Over the past decade, one promising approach has been performance-based financing (PBF), a strategy that aims to improve health worker motivation by offering financial incentives tied to performance and the achievement of organizational goals. However, there has been a growing debate about whether PBF is effective.
“It’s a real challenge for program buy-in when working closely with leaders to co-create and co-design PBF with health facilities,” said Schuster, director of monitoring, evaluation and learning practice and innovation for the Global Impact Collaboratory at Arizona State University. “We need to be careful when adding extra tasks onto health workers in a system that is already overburdened … health workers often face longer hours, have access to fewer resources and face constant pressure to provide critical services that save lives.”
“In a public health system — where one can easily make more money working for an NGO or even in the private sector opening a clinic — retaining motivated health workers in a low-resource, understaffed and perhaps overworked facility can be a challenge.” — Roseanne Schuster, Ph.D. ’16
But the Cornell-led research team found that PBF does, in some contexts, lead to increased teamwork and empowerment, and retention. The team discovered that health workers who determined how financial incentives would be dispersed among themselves and the facilities, and were involved with setting organizational goals, felt more deeply engaged with their colleagues, patients and workplace.
The study, “Performance-based financing empowers health workers delivering prevention of vertical transmission of HIV services and decreases desire to leave in Mozambique” was published in January in the International Journal of Health Policy and Management.
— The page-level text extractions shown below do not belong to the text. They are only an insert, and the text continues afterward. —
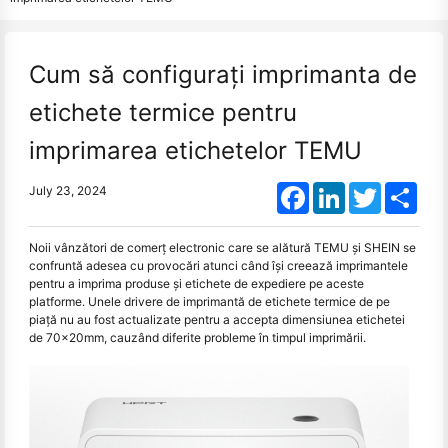
Cum să configurați imprimanta de
etichete termice pentru
imprimarea etichetelor TEMU
Facebook
LinkedIn
Twitter
Shar
July 23, 2024
Noii vânzători de comerț electronic care se alătură TEMU și SHEIN se
confruntă adesea cu provocări atunci când își creează imprimantele
pentru a imprima produse și etichete de expediere pe aceste
platforme. Unele drivere de imprimantă de etichete termice de pe
piață nu au fost actualizate pentru a accepta dimensiunea etichetei
de 70x20mm, cauzând diferite probleme în timpul imprimării.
The Cornell-CARE research team spent two years in northern Inhambane province, co-designing and implementing a one-year trial with three health facilities, the District Health Authority and CARE Mozambique. Financial incentives were dispersed each quarter, based on meeting predetermined health facility-specific goals tied to the number of women and children served. Forty-five percent of PBF incentives earned were directed to health workers as personal incentives. The remainder was allocated for health facility improvements determined by committees at each facility, which included physical upgrades to the maternity wards and improved hygiene and privacy conditions to incentivize women to visit the health facilities. The maximum financial incentive over one year was equivalent to one month’s salary.
The researchers noted that involving health workers in developing group goals allowed them to see for themselves what was working and what they could improve to receive their incentive. This sense of autonomy empowered the workers to demand greater accountability from the health facility’s administration.
While PBF shows promise in retaining skilled health workers, Schuster warns that it is not a panacea, and requires careful consideration before deciding if it is an appropriate strategy for a given health environment.
“What are the motivational forces, what is the workload and what is the burnout context — you really need to look at all of these when thinking about whether PBF is a sustainable solution. Otherwise it can distort motivation and lead to long-term, unintended and likely negative consequences,” said Schuster.
The study was supported by the Atkinson Center for a Sustainable Future and CARE.
Liz Gustafson is a freelance writer for the Atkinson Center for a Sustainable Future.